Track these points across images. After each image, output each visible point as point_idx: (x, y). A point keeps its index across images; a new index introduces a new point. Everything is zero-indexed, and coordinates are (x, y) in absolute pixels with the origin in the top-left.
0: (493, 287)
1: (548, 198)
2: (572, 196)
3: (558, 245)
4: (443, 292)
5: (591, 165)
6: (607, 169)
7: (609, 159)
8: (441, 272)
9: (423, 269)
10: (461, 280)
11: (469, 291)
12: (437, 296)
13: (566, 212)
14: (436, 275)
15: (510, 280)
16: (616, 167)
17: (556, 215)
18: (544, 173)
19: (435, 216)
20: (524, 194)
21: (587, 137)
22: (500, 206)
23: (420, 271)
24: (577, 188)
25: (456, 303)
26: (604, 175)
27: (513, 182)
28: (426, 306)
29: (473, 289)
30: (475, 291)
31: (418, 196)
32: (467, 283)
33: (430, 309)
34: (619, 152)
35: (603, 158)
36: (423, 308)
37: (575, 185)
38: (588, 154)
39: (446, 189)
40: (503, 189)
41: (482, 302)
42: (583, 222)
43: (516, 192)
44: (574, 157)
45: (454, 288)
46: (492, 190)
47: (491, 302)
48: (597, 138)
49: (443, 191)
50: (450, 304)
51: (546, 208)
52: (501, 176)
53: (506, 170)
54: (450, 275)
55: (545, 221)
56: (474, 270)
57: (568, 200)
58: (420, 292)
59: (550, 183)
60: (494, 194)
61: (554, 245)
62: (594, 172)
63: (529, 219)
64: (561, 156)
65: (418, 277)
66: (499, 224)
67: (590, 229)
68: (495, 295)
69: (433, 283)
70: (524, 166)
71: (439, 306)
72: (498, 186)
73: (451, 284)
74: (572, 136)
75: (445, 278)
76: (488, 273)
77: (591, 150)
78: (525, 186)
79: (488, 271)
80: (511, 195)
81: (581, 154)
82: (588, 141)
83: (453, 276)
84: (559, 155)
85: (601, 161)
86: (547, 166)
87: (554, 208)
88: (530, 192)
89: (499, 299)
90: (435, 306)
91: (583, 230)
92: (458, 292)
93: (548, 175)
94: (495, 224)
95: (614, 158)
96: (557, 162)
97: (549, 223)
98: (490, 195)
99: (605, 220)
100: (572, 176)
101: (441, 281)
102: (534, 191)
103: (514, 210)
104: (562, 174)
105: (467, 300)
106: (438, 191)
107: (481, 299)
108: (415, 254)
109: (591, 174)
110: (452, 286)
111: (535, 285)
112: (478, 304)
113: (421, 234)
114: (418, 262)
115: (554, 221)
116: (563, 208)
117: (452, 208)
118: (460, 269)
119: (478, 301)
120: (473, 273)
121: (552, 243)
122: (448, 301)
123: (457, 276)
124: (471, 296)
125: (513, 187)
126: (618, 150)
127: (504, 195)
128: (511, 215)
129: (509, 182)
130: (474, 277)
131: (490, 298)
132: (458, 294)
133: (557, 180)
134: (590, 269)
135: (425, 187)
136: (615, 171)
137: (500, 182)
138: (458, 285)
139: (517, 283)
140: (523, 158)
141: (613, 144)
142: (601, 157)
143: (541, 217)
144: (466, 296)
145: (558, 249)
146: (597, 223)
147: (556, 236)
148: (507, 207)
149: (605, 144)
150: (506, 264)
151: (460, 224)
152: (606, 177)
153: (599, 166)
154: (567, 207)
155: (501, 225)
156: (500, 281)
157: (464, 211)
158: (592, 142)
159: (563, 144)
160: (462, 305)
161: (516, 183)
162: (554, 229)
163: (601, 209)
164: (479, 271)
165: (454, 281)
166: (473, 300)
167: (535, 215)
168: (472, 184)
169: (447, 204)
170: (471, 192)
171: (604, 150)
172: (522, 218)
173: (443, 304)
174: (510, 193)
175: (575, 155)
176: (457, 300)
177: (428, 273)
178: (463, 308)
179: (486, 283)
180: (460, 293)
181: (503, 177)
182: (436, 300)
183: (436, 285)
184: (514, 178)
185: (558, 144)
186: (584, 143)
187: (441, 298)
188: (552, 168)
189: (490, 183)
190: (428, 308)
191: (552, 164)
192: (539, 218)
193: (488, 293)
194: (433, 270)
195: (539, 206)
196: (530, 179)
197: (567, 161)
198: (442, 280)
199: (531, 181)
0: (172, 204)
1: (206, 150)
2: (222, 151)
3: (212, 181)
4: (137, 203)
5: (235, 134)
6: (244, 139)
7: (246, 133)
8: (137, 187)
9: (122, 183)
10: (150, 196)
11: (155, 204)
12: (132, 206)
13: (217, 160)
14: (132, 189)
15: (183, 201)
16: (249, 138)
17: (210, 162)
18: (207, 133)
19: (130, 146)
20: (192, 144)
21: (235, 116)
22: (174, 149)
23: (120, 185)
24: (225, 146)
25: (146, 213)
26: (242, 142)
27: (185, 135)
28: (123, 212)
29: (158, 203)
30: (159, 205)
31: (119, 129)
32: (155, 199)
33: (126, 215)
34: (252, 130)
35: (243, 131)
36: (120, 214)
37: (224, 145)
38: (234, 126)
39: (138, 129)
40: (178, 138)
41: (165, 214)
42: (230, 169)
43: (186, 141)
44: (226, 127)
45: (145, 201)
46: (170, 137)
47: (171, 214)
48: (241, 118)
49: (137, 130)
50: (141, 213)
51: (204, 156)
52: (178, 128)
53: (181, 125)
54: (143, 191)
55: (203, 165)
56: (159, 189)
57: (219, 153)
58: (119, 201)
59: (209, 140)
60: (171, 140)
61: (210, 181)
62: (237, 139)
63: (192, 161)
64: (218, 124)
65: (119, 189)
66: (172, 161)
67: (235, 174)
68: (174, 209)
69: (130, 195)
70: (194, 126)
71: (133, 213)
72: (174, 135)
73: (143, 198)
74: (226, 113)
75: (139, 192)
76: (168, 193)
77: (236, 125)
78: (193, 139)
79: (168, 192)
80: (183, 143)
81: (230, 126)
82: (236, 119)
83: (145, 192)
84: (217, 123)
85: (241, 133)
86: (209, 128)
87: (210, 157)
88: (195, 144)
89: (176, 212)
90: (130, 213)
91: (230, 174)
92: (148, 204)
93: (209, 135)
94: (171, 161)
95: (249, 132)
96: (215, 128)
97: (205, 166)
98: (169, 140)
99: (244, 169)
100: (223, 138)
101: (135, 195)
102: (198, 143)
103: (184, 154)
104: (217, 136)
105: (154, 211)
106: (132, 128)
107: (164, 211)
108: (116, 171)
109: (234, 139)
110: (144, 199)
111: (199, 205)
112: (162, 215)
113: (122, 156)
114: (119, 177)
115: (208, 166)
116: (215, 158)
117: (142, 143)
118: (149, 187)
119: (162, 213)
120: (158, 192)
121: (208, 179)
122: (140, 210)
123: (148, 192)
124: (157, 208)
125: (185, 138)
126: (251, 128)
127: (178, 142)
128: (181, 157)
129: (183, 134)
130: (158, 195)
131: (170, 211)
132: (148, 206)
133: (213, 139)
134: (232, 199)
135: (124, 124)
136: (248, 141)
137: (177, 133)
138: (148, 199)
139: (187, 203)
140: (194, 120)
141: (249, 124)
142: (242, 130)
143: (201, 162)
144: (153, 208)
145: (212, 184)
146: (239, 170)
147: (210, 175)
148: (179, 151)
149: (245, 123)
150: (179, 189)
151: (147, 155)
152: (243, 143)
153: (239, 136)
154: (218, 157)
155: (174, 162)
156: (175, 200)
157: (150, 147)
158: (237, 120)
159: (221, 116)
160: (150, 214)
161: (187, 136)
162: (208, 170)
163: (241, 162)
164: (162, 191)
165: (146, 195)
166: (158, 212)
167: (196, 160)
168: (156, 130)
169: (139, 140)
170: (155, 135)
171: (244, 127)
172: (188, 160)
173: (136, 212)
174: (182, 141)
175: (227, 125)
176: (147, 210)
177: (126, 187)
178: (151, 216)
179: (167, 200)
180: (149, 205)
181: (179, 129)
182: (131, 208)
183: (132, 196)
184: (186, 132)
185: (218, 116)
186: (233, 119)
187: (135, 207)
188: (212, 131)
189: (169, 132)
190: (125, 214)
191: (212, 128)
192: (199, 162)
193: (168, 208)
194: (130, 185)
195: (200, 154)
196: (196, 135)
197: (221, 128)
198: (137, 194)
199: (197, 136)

☆ ☆ ☆

— Task —
Please edit the items from their start through the line that contains "31: (418, 196)", inclusive, by changing "zero-indexed" to "0-indexed" and keeping everything else unchanged. Give back only those lines.

— Result of this task —
Track these points across images. After each image, output each visible point as point_idx: (x, y). A point keeps its index across images; a new index introduces a new point. Everything is 0-indexed, and coordinates are (x, y) in absolute pixels with the origin in the top-left.
0: (493, 287)
1: (548, 198)
2: (572, 196)
3: (558, 245)
4: (443, 292)
5: (591, 165)
6: (607, 169)
7: (609, 159)
8: (441, 272)
9: (423, 269)
10: (461, 280)
11: (469, 291)
12: (437, 296)
13: (566, 212)
14: (436, 275)
15: (510, 280)
16: (616, 167)
17: (556, 215)
18: (544, 173)
19: (435, 216)
20: (524, 194)
21: (587, 137)
22: (500, 206)
23: (420, 271)
24: (577, 188)
25: (456, 303)
26: (604, 175)
27: (513, 182)
28: (426, 306)
29: (473, 289)
30: (475, 291)
31: (418, 196)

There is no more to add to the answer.